A confiança em Macron subiu 6 pontos percentuais, para 27%, em uma pesquisa da Elabe neste mês, após subir 3 pontos em fevereiro. Embora sua popularidade geral permaneça baixa, o aumento faz Macron retornar a níveis semelhantes aos observados após as Olimpíadas de Paris.
Enquanto isso, a líder de ultradireita Marine Le Pen, que tenta manter distância de Trump, viu sua aprovação cair 1 ponto, para 35%.
Em outras partes da Europa, a chegada de Trump teve um desfecho diferente —especialmente em países geograficamente mais próximos da Rússia. “Não vimos o aumento de Trump na Europa Oriental”, disse o ex-ministro das Relações Exteriores da Lituânia, Gabrielius Landsbergis.
“Vejo mais uma relutância em criticar os EUA, já que nossa segurança depende muito deles e da solidariedade da Otan. Ouço um silêncio assustado enquanto nosso garantidor de segurança se alinha com nossos inimigos.”
Reino Unido
Os números de Keir Starmer nas pesquisas estavam em um caminho implacável de queda desde que ele entrou no cargo, em julho passado.

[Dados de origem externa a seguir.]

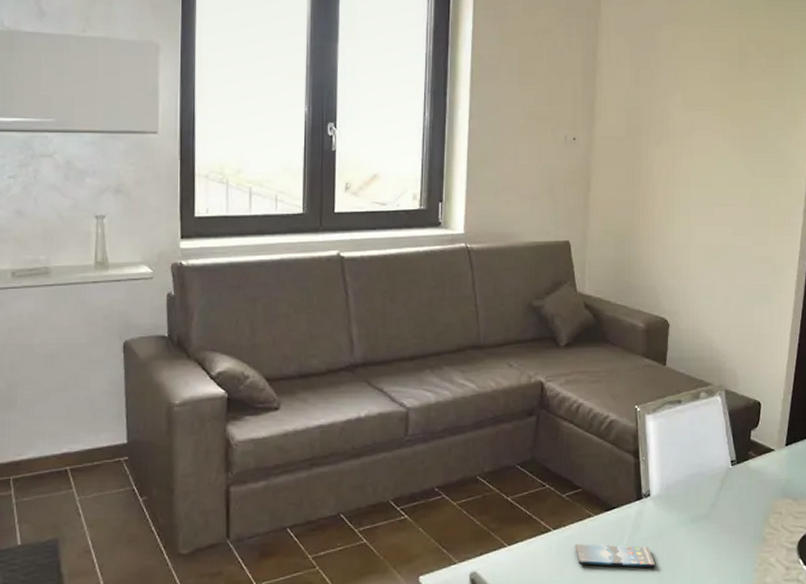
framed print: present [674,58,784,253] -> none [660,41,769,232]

A trajetória mudou repentinamente quando ele viajou para Washington no mês passado.
Starmer deu uma aula magistral em bajular Trump, transmitindo uma carta do rei Charles 3º que oferecia ao presidente uma incrível segunda visita de Estado enquanto transmitia mensagens-chave e rebatia educadamente quando contestado pelo republicano.
Trump manteve aberta a possibilidade de poupar o Reino Unido do pior de seu plano de tarifas e aprovou um acordo controverso envolvendo uma base militar compartilhada no oceano Índico.
Dias depois, Starmer reuniu líderes de uma “coalizão dos dispostos” em Londres para ajudar a garantir uma futura paz na Ucrânia. Após a marginalização autoimposta do brexit, o Reino Unido —e Starmer— pareciam estar no centro do palco mundial.
Pesquisas de opinião mostraram um aumento de dois dígitos no apoio a Starmer e até a imprensa de direita disse que foi a melhor semana do primeiro-ministro, embora sua aprovação líquida permaneça profundamente negativa.
Embora a economia britânica esteja atolada em baixo crescimento e finanças públicas instáveis, Starmer espera ter pelo menos conquistado um novo público.
Os líderes buscarão construir sobre sua crescente popularidade, mas Trump ainda pode impor tarifas devastadoras ou forçar a Ucrânia a aceitar os termos da Rússia. O dano resultante às suas economias e segurança pode tornar qualquer aumento nas pesquisas muito difícil de manter.